● Work required
Leave every entry as it is and write the data out in full.

● Information provided
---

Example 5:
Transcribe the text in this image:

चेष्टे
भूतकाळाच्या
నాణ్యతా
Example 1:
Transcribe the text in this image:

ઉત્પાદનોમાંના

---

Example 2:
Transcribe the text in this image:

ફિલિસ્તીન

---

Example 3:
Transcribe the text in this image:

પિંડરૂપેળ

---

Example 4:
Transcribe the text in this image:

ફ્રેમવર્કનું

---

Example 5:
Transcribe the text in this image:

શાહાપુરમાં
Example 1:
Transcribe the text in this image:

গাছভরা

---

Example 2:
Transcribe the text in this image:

● Your response
---

Example 5:
Transcribe the text in this image:

चेष्टे
भूतकाळाच्या
నాణ్యతా
Example 1:
Transcribe the text in this image:

ઉત્પાદનોમાંના

---

Example 2:
Transcribe the text in this image:

ફિલિસ્તીન

---

Example 3:
Transcribe the text in this image:

પિંડરૂપેળ

---

Example 4:
Transcribe the text in this image:

ફ્રેમવર્કનું

---

Example 5:
Transcribe the text in this image:

શાહાપુરમાં
Example 1:
Transcribe the text in this image:

গাছভরা

---

Example 2:
Transcribe the text in this image:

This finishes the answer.